For two hours children with special needs, their families and more joined together to play soccer.
"What do you love about it?" asked Katie Gleason to her son Sawyer. "That I get to run around and play with my teammates," Sawyer said.
Sawyer is just one of many kids who showed off their soccer skills.
"It's super fun, especially like seeing Sawyer score goals. It's just always happy," Dawson Roufs, a soccer player who attended, said.
The importance of events like these is felt by the families who participated.
"It's important for other kids to be around people with disabilities. I think it's good for the for the whole community," Gleason said.
Children smiled as they played with their friends and put the ball in the back of the net.
"The smiles on the kids' faces, the smiles that you see on their face that the amount they're kicking the ball and just enjoying it," Victoria Weinhandl, Girls Associate director of coaching said.
Weinhandle said events like these remind her of the impact soccer can have on people.
"For me, it's everything," she said. "I actually have a nephew in St. Louis who is autistic.
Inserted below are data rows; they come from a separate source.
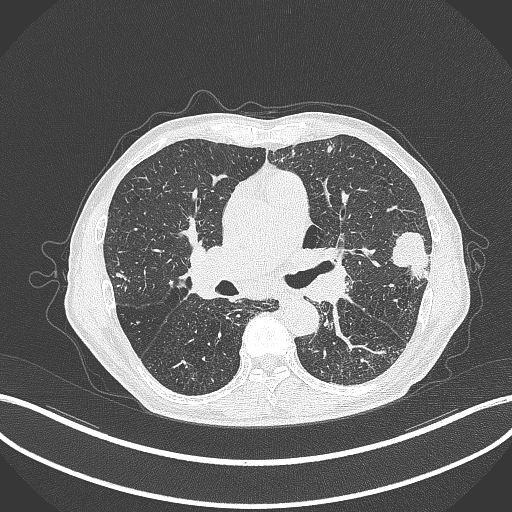
Chest CT, one axial slice. Position 234 of 463 along the scan axis. 120 kVp. Lung window (W 1500 / L -600 HU). 1 mm slice thickness. 512 × 512 image matrix, field of view 400 × 400 mm. Patient: male, 74 years. Case-level facts recorded for this patient, not image findings: clinical TNM (as recorded): T2a N1 M0.
Annotated regions visible in this slice (rectangle marked by the reading radiologist):
- lung tumour (recorded histology: adenocarcinoma): bounding box <387,228,431,288> (left, top, right, bottom; pixels)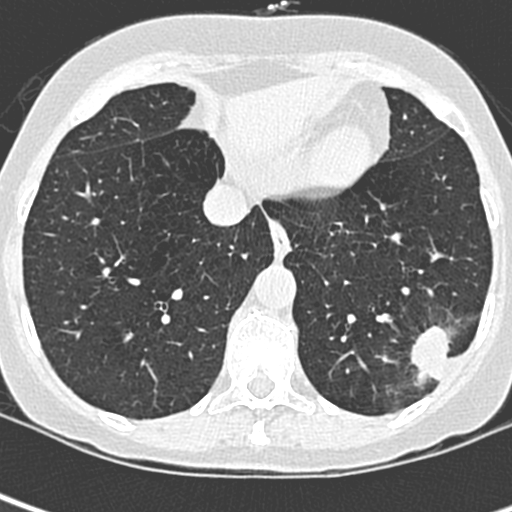
Low-dose screening chest CT, one axial slice; slice 83 of 252 in the series (ordered by position); 120 kVp; lung window (W 1500 / L -600 HU); 1.3 mm slice thickness; 512 × 512 image matrix.
Outlined on this slice (outlined manually by an expert reader):
- lesion 1 (tumor, lower lobe of left lung): bounding box [x1, y1, x2, y2] px = [411, 325, 459, 389]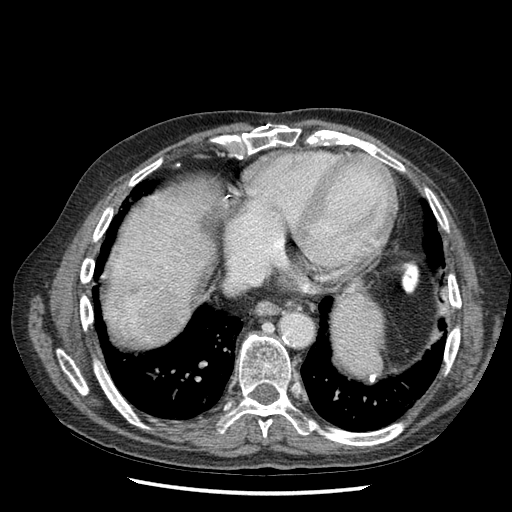
Contrast-enhanced abdominal CT (liver protocol), one axial slice; position 61 of 67 along the scan axis; reconstruction kernel STANDARD; 120 kVp; soft-tissue window (W 400 / L 40 HU); 2.5 mm slice thickness; 512 × 512 image matrix. From the clinical record (not read from this slice): diagnosis: hepatocellular carcinoma (patient treated with transarterial chemoembolisation; whether this scan precedes or follows treatment is not stated here); TNM stage (as recorded): Stage-I.
Annotated regions visible in this slice (semi-automatically segmented with operator editing):
- liver parenchyma outside the tumour (the mass and vessels are separate outlines, so this box may not span the whole liver): bounding box [x1, y1, x2, y2] px = [108, 182, 206, 316]
- mass: [118, 290, 178, 337]
- portal vein: [167, 289, 170, 292]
So it really touches my heart to be able to give these kids something to play, somewhere to go, something to do, something just for them."
The families of the kids involved recognized the importance of adaptive soccer.
"It's just really awesome to see them, to get to experience something that so many kids get to do all the time, to be fully included and accepted," Gleason said. "It means the world to us."
One Knox Collective is planning to host a six-week course in the spring next year.